>> START Quoted text

1. System access. There’s a system at work that I nominally need access to in order to do my job. The last time I’ve had access to this system is on the 25th of November. A few help desk phone calls, a few opened and closed help tickets, and I’m still no closer to being able to use it. That’s fine, though. I suppose when Uncle wants me to be able to do that part of my job someone, somewhere, will figure out what’s supposed to happen. Until then, it’s shrugs and pursed lips all around when I mention it, so whatever, yo.
2. I told you so. There really aught to be a unmitigated right in every employee’s conditions of employment document that allows them to kick in the door of senior leaders and scream “I TOLD YOU SO!” while gesticulating wildly and pointing accusatory fingers whenever such a display is made appropriate. This would generally be because advice was ignored, actions were delayed, and “somehow” a nine month planning window suddenly condensed into three months. Maybe that’s too specific circumstance. Still, I’d like to “I told you so” a whole bunch of people right now, but no, that’s not “a professional attitude.” Bugger that. Maybe if I’m lucky they’ll see it here.
3. Scheduling. I’ve got a pretty substantial stretch of non-work days coming up. This week I’ve started laying out what I want to do against the amount of time available. Before the vacation has even started, I’ve got slightly more than half of the days accounted for by at least one appointment, task, or “to do” item. Some of those activities will be more entertaining than others, of course, but what’s really chaffing right now is how little of this long awaited down time is legitimately going to be restful or relaxing.
1. President Trump. Say what you want about Europe and the NATO alliance, but they represent most of our oldest and strongest allies. Maintaining strong working relationships there is a key element of American national security. If ever there was a moment for the president to reign in his normal impulse to ratchet up the drama, it would have been this week’s London summit. Pitching a hissy fit in the face of mean words isn’t a good look internationally.
2. Impeachment. The House of Representatives seems to have the votes to move forward with articles of impeachment against the president. The Speaker is a good enough politician not to bring the vote if she didn’t have the numbers. Soon enough the whole thing will be thrown over to the Senate for trial… where I can only assume the Majority Leader will manage the case every bit as politically as the Speaker has done laying the charges. Prediction: The president remains in office while Republicans and Democrats retrench and emerge more divided than ever.
3. Lyft assault accusations. About a million years ago when I was growing up, we were all consistently warned about the dangers of getting into cars with strangers. Now, here in the oh so advanced 21st century we’re suddenly surprised when bad things happen when you get into cars with strangers. It’s the kind of thing we use to call having some goddamned common sense.

>> END Quoted text
>> START Information shown

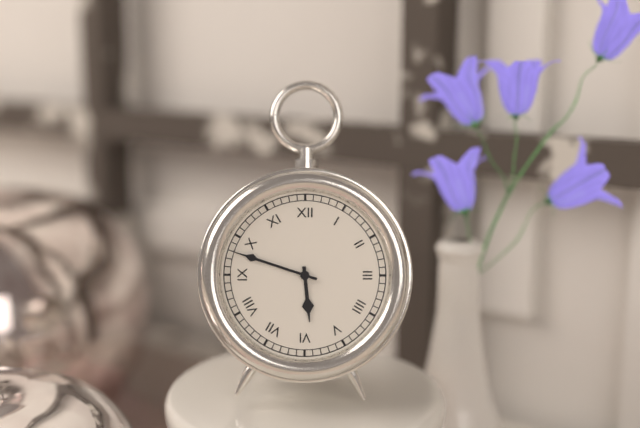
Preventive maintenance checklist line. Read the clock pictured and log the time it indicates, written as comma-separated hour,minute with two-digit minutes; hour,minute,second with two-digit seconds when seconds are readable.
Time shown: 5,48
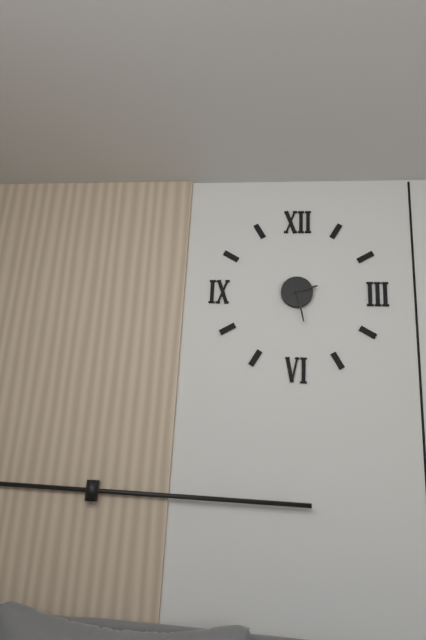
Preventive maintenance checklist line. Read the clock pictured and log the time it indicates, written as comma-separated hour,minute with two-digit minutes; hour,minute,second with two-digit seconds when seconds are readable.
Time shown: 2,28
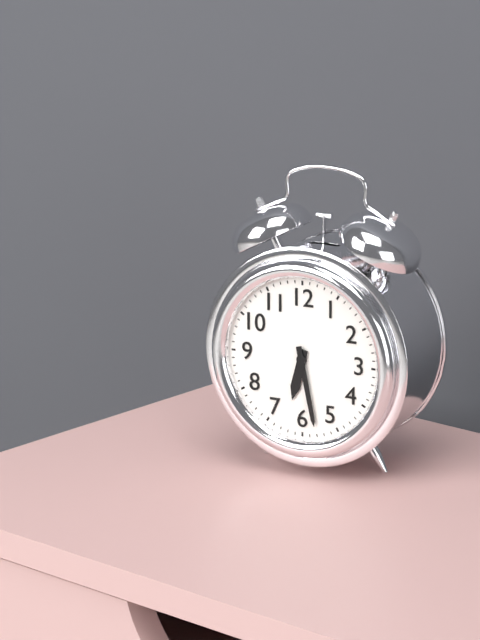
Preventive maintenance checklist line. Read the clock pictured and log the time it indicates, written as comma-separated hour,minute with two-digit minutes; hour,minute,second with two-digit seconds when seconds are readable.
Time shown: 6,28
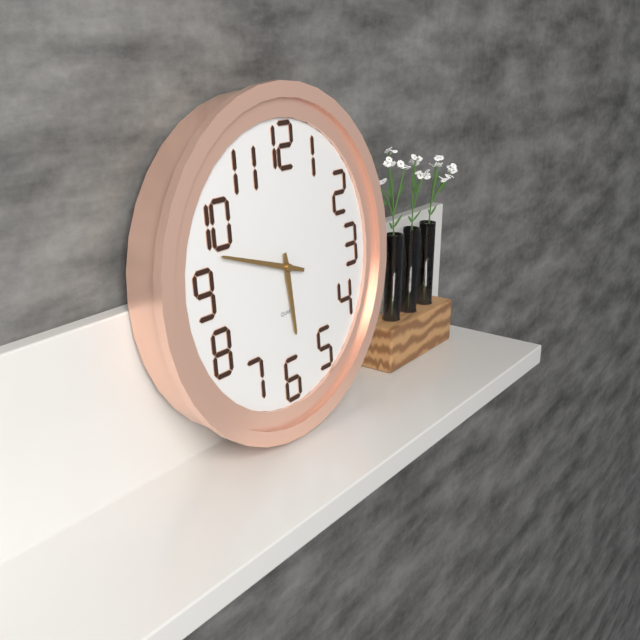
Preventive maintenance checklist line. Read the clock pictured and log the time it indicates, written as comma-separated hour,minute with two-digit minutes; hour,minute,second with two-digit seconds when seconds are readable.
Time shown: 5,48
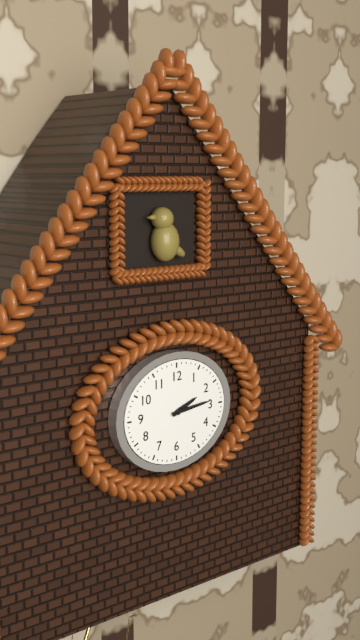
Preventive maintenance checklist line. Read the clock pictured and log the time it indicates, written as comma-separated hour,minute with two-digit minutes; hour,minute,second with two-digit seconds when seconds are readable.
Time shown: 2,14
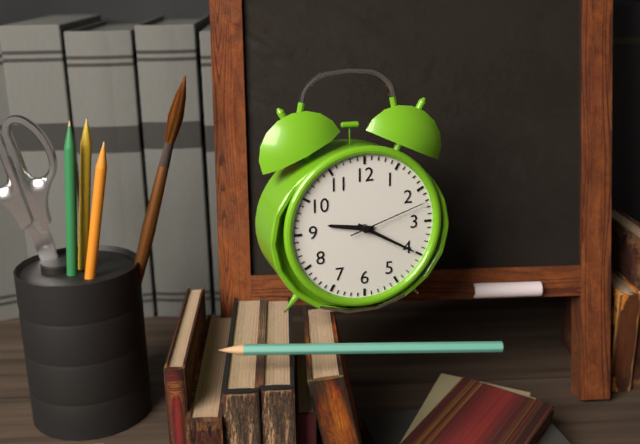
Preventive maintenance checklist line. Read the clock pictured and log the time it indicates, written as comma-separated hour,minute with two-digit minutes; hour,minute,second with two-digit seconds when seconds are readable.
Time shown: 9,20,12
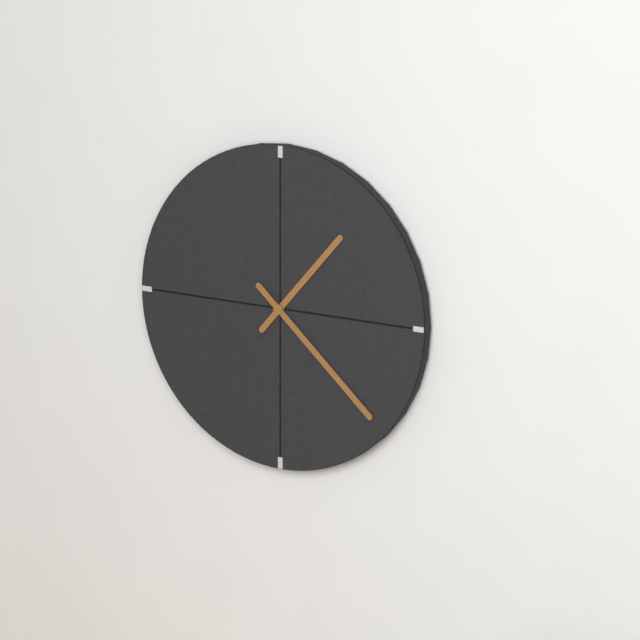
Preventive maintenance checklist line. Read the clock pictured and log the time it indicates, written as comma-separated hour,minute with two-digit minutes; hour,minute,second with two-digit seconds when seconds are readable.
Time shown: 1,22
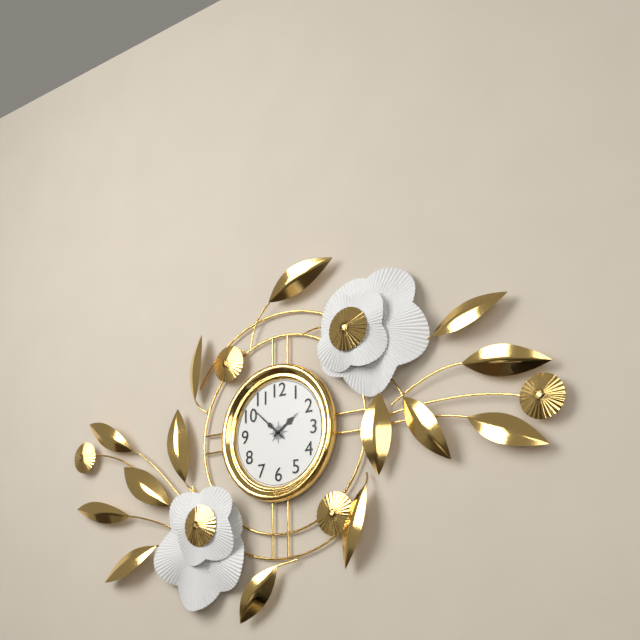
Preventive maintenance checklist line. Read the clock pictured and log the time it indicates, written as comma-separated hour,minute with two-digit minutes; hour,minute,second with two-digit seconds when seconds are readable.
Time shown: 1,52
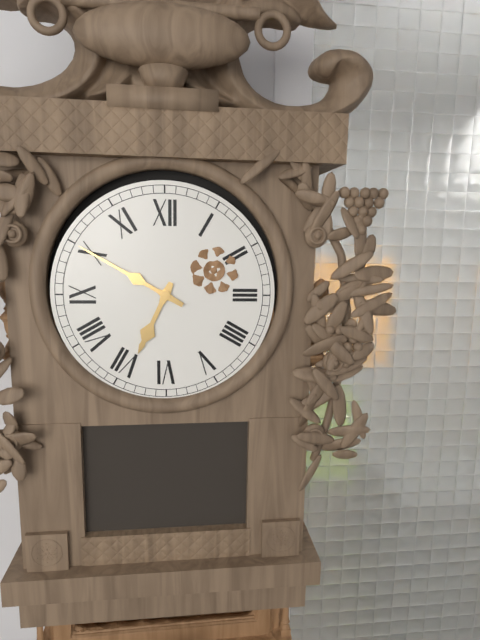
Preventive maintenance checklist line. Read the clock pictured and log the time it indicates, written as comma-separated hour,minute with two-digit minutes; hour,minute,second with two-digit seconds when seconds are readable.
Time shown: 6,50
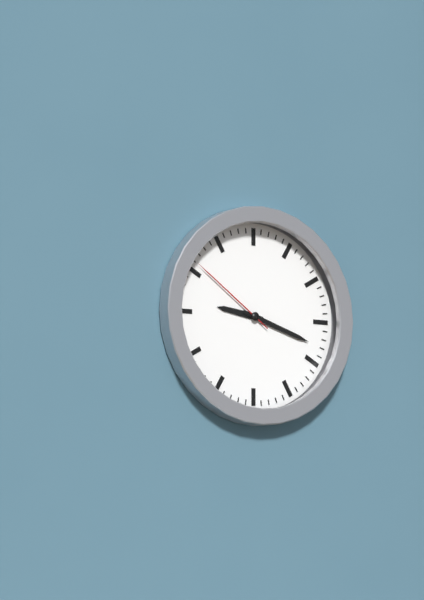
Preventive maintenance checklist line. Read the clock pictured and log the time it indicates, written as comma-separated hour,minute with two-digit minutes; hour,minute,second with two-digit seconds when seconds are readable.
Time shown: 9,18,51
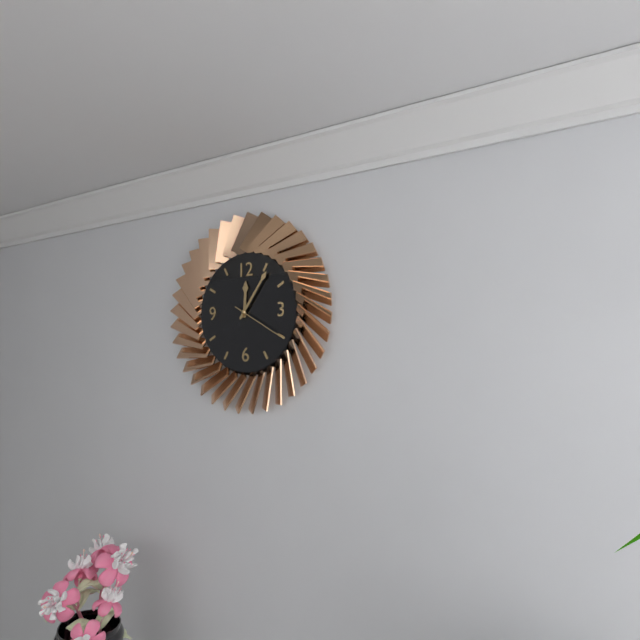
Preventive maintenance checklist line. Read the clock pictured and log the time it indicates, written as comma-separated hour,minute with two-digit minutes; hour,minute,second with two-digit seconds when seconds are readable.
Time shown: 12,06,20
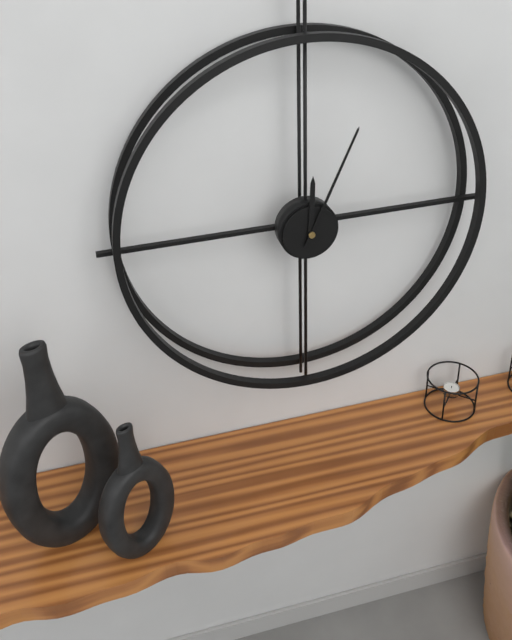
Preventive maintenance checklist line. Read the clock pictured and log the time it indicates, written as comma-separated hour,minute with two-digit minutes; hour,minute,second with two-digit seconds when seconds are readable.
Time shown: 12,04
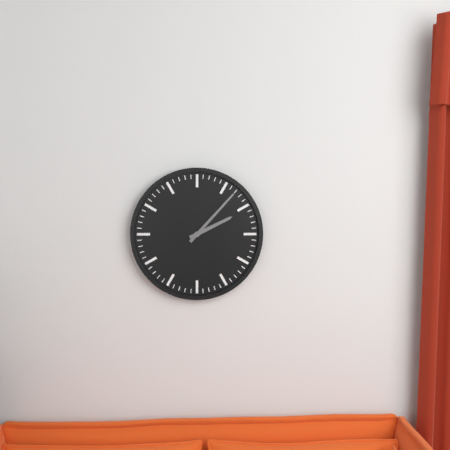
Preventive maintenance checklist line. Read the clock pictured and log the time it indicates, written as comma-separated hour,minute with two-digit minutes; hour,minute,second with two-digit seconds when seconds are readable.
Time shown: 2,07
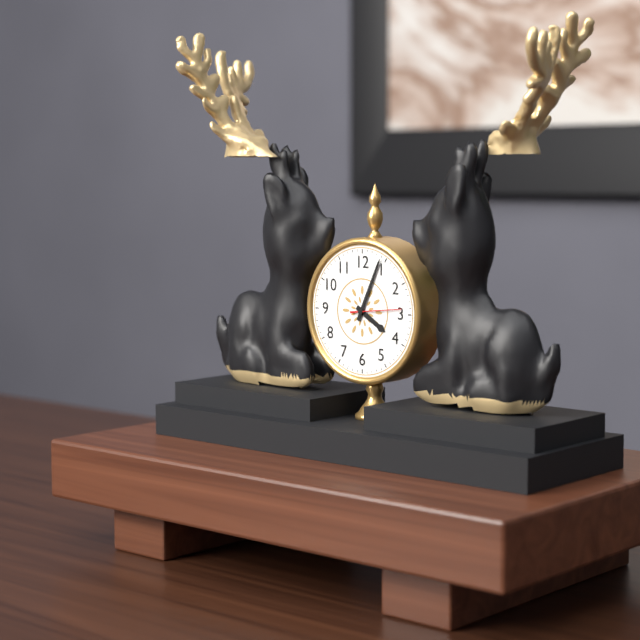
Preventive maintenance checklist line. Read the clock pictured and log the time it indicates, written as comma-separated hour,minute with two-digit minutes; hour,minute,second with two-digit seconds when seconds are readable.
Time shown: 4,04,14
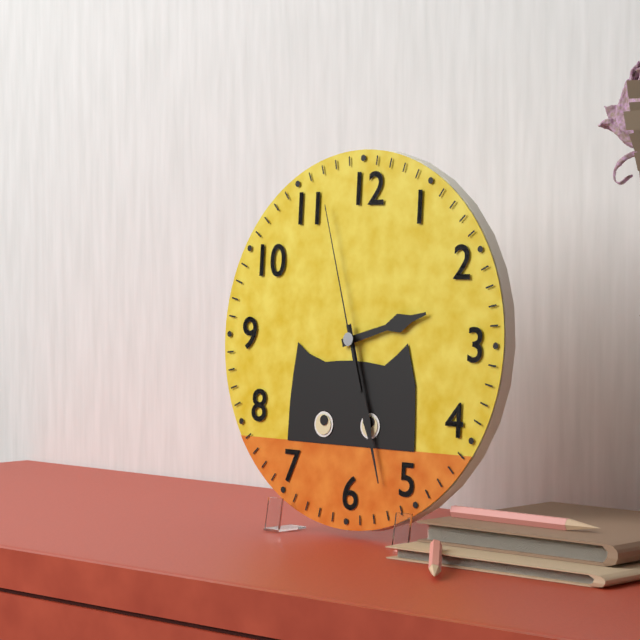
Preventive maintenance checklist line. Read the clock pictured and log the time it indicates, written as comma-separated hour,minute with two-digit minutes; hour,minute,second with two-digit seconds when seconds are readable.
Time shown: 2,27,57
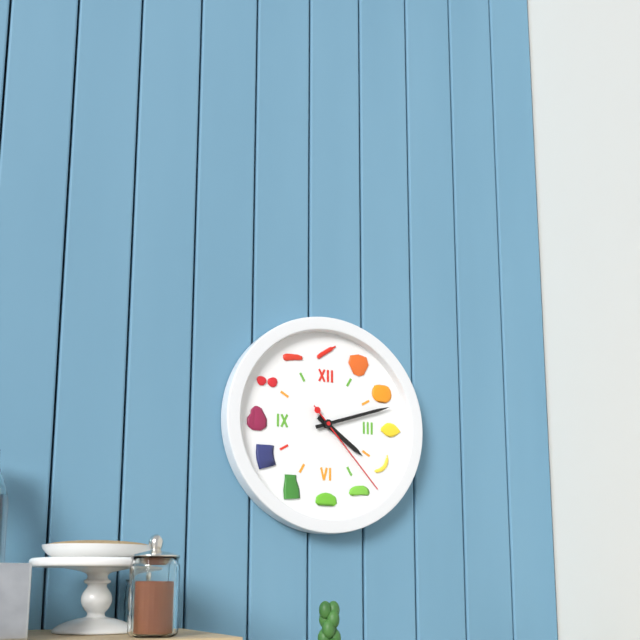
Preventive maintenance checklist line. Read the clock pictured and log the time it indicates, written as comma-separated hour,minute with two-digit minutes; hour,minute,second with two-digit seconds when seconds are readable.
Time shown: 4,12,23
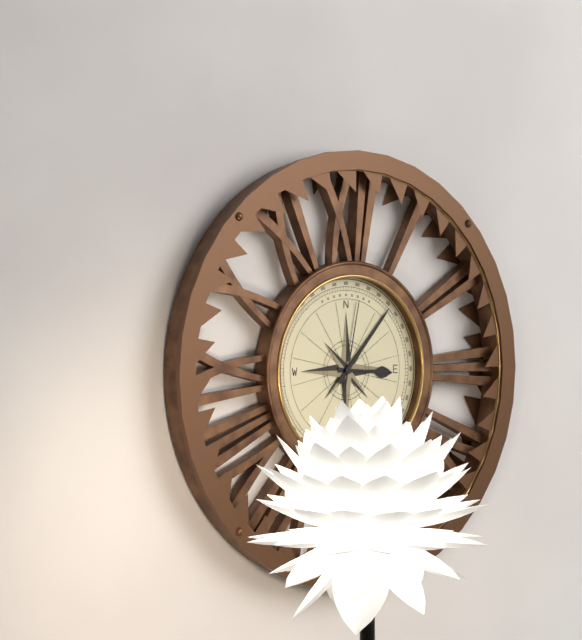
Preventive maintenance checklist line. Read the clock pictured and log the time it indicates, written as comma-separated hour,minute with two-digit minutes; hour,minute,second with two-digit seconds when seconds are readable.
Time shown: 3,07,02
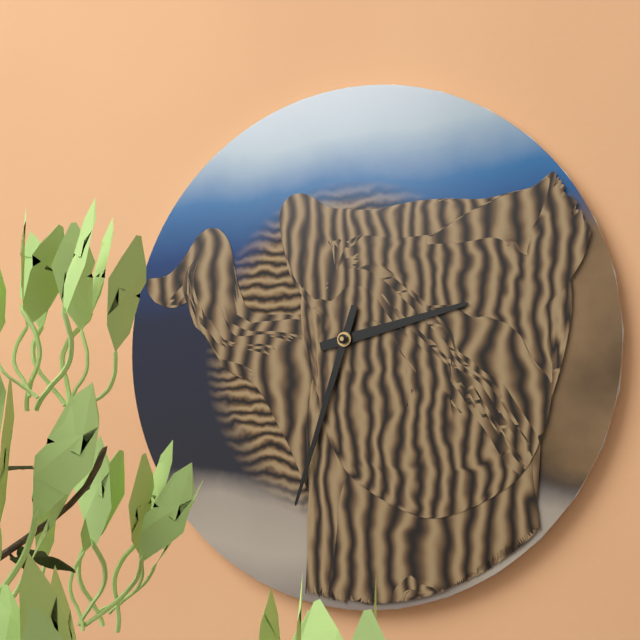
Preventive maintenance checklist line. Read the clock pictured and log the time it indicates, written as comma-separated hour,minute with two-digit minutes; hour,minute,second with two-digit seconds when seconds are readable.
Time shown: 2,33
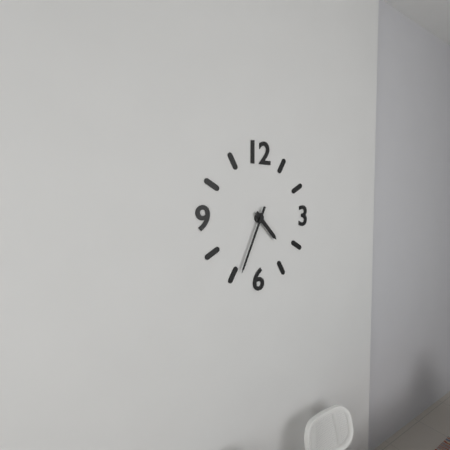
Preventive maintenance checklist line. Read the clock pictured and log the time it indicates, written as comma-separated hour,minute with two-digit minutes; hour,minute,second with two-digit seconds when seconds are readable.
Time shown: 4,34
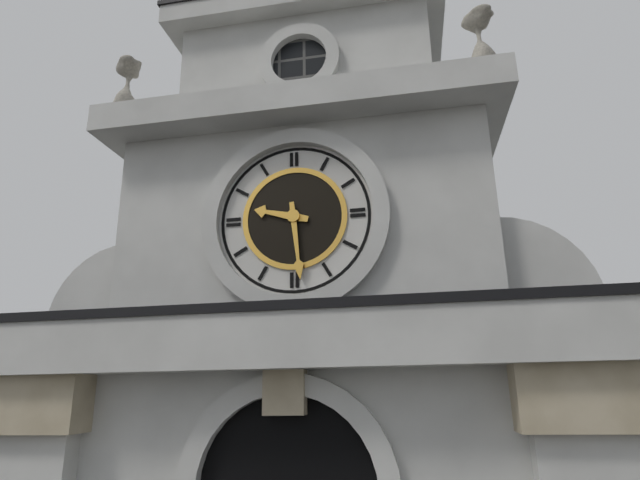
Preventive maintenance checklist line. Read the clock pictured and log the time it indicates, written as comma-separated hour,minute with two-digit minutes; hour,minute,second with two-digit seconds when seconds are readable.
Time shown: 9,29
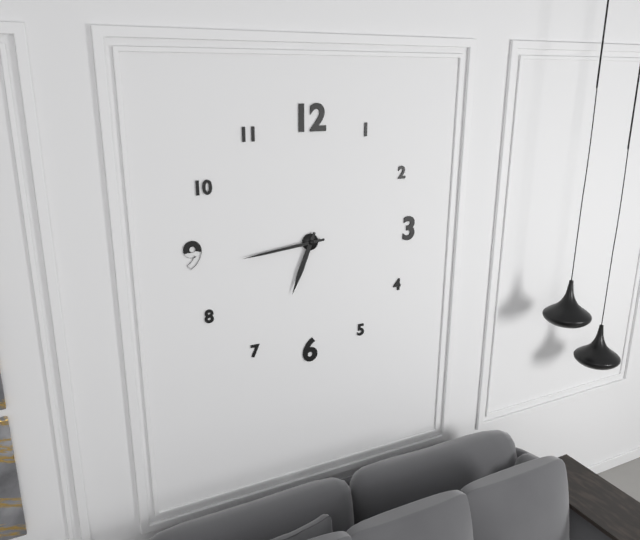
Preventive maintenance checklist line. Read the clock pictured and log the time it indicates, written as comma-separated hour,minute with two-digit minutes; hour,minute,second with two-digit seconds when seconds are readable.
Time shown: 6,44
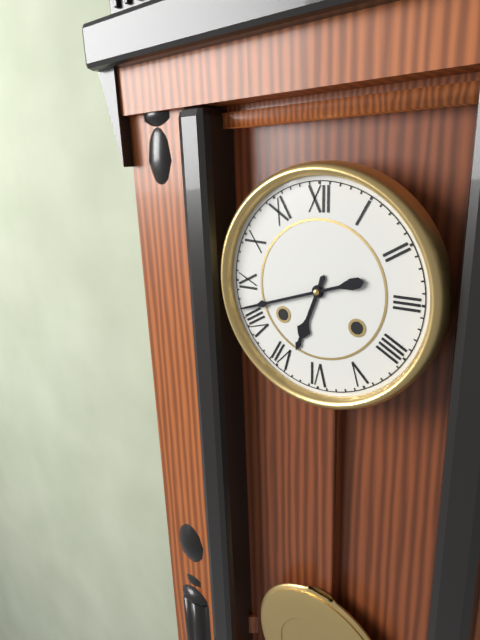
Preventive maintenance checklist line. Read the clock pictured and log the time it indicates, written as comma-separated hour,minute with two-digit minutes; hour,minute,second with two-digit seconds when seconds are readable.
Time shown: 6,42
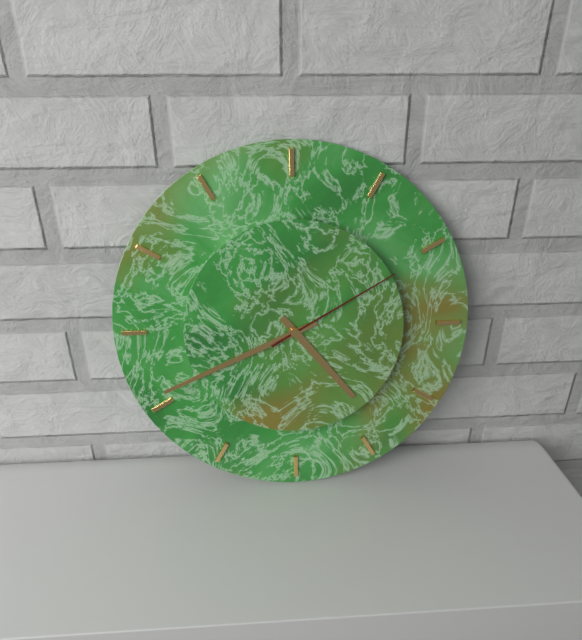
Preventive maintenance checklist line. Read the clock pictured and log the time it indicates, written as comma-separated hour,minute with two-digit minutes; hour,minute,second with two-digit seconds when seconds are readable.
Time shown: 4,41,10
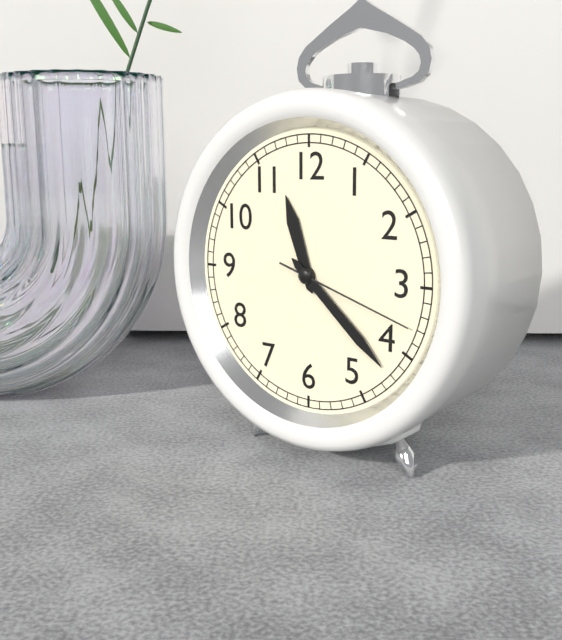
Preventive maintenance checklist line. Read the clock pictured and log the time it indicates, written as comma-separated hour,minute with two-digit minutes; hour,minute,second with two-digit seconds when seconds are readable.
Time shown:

>> END Information shown

• Required task:
Rewrite the passage of the text starting at "1. System access." and ending at "so whatever, yo.", substituting "service desk" for "help desk".

• Task solution:
1. System access. There’s a system at work that I nominally need access to in order to do my job. The last time I’ve had access to this system is on the 25th of November. A few service desk phone calls, a few opened and closed help tickets, and I’m still no closer to being able to use it. That’s fine, though. I suppose when Uncle wants me to be able to do that part of my job someone, somewhere, will figure out what’s supposed to happen. Until then, it’s shrugs and pursed lips all around when I mention it, so whatever, yo.